SELECT  STRING(data.accountNumber) AS account_number,
        SAFE_CAST(STRING(data.createDatetime) AS TIMESTAMP) AS create_datetime,
        STRING(data.fromAccount) AS from_account,
        STRING(data.toAccount) AS to_account,
        INT64(data.transactionAmount) AS transaction_amount,
        SAFE.INT64(data.transferAmount) AS transfer_amount,
        STRING(data.transferStatus) AS transfer_status
FROM    CTE
WHERE   UPPER(STRING(data.transactionReference)) <> 'SIMULATION';

That WHERE clause filters out simulation messages I used during testing. Now I can query how much I've saved, spot patterns, and eventually build dashboards.

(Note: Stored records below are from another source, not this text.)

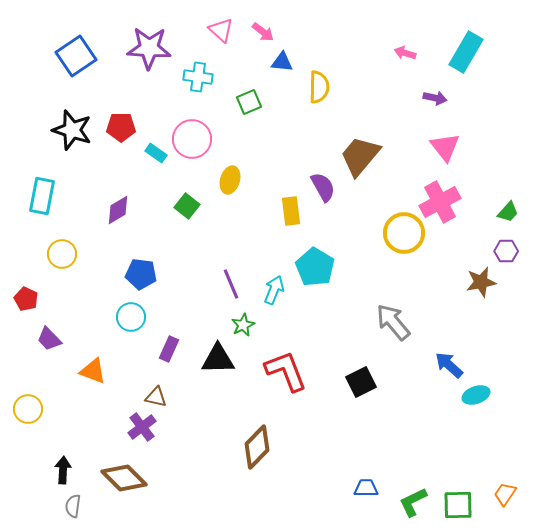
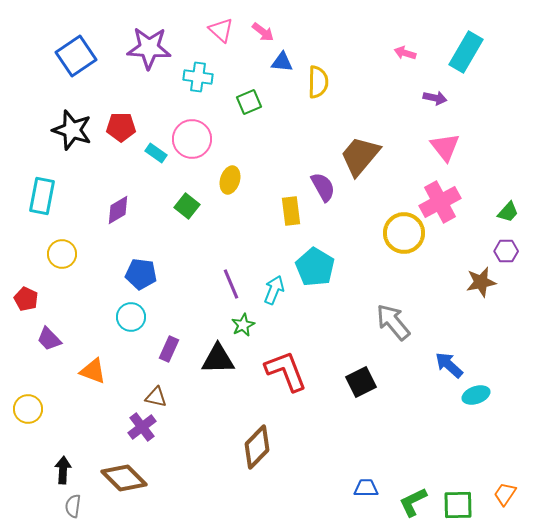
yellow semicircle at (319, 87): moved 1 px left, 5 px up
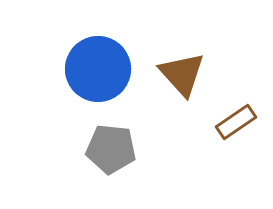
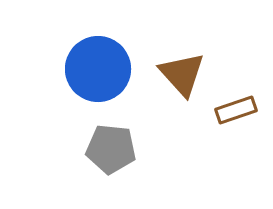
brown rectangle: moved 12 px up; rotated 15 degrees clockwise
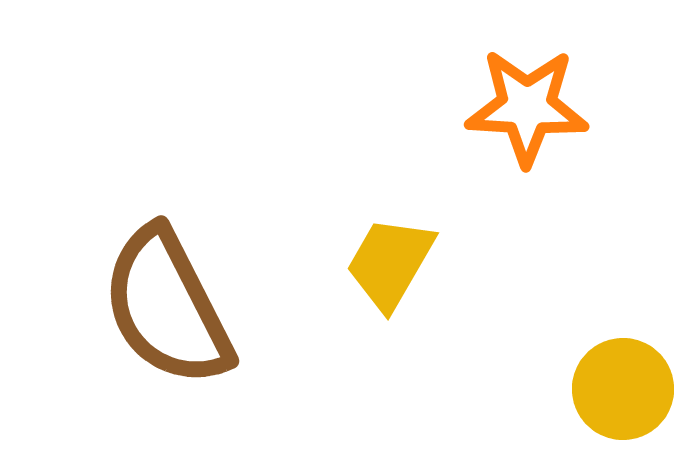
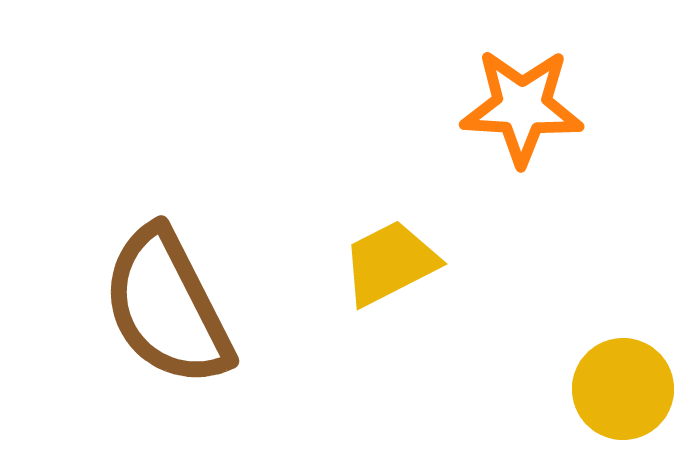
orange star: moved 5 px left
yellow trapezoid: rotated 33 degrees clockwise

Dead letter queues -- because things fail

Both Pub/Sub subscriptions have dead letter topics configured with retry policies. If a message fails 5 times, it lands in the DLQ instead of disappearing or retrying forever.

dead_letter_policy {
  dead_letter_topic     = google_pubsub_topic.inter_account_transfers_topic_dlq.id
  max_delivery_attempts = 5
}

retry_policy {
  minimum_backoff = "10s"
  maximum_backoff = "60s"
}

This was one of those "boring but essential" pieces. In production, you need to know when things go wrong without having to watch logs all day.


What I'd do differently

If I were starting over, I'd probably use Cloud Run instead of Cloud Functions for more control over the runtime.


The takeaway

Building Console Coins taught me that the best personal finance tools are the ones you don't have to think about. The system runs, the spare change accumulates, and I only notice when I check BigQuery and see the total climbing. Programmable banking isn't just a buzzword -- if your bank exposes an API, you can build things that genuinely change how you manage money. You just need to be willing to wire it all together.